When asked about the potential value in the export sector amid ongoing trade uncertainties, Bhandarkar emphasized the importance of careful selection.”I would just say that you have to be very selective because we see that companies are faced with challenges and when they are faced with challenges, they end up looking for solutions. One of the things that we have seen especially in textiles is that a lot of companies are trying to broaden their market. If they were dependent on a particular geographic region, they are trying to base it broadly and move into other regions, that is one way,” he said.
He also mentioned the pharmaceutical and IT sectors as sectors positioned to benefit from current trends. “There are certain sectors, like pharmaceuticals, where we still have some core competency and I think that also benefits what’s happening now. And if we go back to your earlier question, IT companies themselves will evolve. Look, they’re very well-run companies with strong cash flows. Ultimately, what’s happening with AI today will end up being customers who need more AI-based solutions, and they’ll be customized for each organization or for each use case. So there’s a play. Yes, because for a short-term investor it is a bit of a challenge, but for a long-term investor I think things will be much better.”
Financial sector: credit growth and selective opportunities
On the financial services front, Bhandarkar noted that credit growth has started to pick up, providing a strong start to growth, especially for private sector banks. “We have also seen that the overconfidence of the regulators on unsecured credits, etc. has now subsided a bit. So in that sense, the growth take-off for the private banks is quite strong,” he noted. He also identified opportunities in PSU banks, especially given the potential return of capital investment from the private sector. “That also puts the PSU banks in a very strong position. I think what we have to recognize here is that barring a few exceptions here and there, the asset quality as a sector has generally been impeccable. And what we are starting to see now is that the segments that tend to be very volatile and most affected by economic downturns, etc., namely the microfinance or the small finance banks, even there there seems to be a ray of hope in terms of a bottom coming through. So on the whole, The Valuations are not very expensive right now from a historical perspective. There are opportunities and, as I said, we prefer to take a ‘basket’ approach here and play risk-reward depending on how we see the growth elements playing out in each of the names we have.” Midcaps and smallcaps: signs of profit recovery
On midcap and smallcap valuations, Bhandarkar highlighted a gradual recovery after a long period of underperformance. “The current market rally or even the move over the last few months has been very narrow and we have seen the broader indices not following as well. If I’m not mistaken, the smallcap index is performing close to 12% or a little bit more than the Nifty. Of course, there were probably good reasons for that. Valuations at some point in the middle of last year were quite high and profits have more or less collapsed last year.”

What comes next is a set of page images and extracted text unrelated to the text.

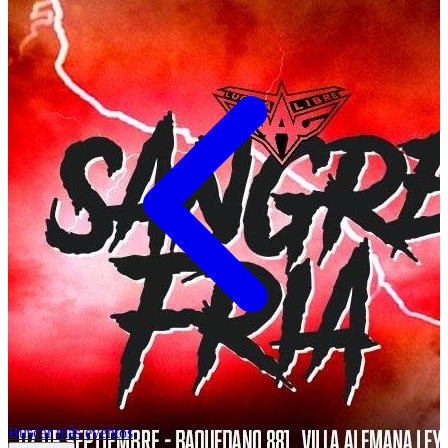
Buscar más eventos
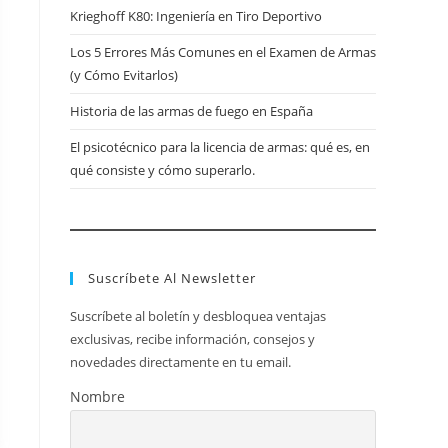
Krieghoff K80: Ingeniería en Tiro Deportivo
Los 5 Errores Más Comunes en el Examen de Armas
(y Cómo Evitarlos)
Historia de las armas de fuego en España
El psicotécnico para la licencia de armas: qué es, en
qué consiste y cómo superarlo.
Suscríbete Al Newsletter
Suscríbete al boletín y desbloquea ventajas
exclusivas, recibe información, consejos y
novedades directamente en tu email.
Nombre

He added that recent quarterly results show a promising turnaround. “This quarter, the quarter that passed and ended on November 15, now after seven quarters, we see the Nifty 500 seeing earnings growth of over 15% year-on-year, and also on a year-on-year basis, we see smallcaps and midcaps leading the growth rates. If I’m right, the midcaps and smallcaps within the BSE 500 have grown at least 27% year-on-year and the largecaps have grown 12%. So, There seems to be some recovery here and I think small caps have taken the lead again after five quarters in a row.”
He stressed that holiday demand, which is not yet fully reflected in figures, could further strengthen the outlook. “Clearly our assessment is that the past holiday season was one of the best in the last five years and that is what we are hearing from the companies we work with. Clearly we should look for a strong earnings performance to continue into next year.”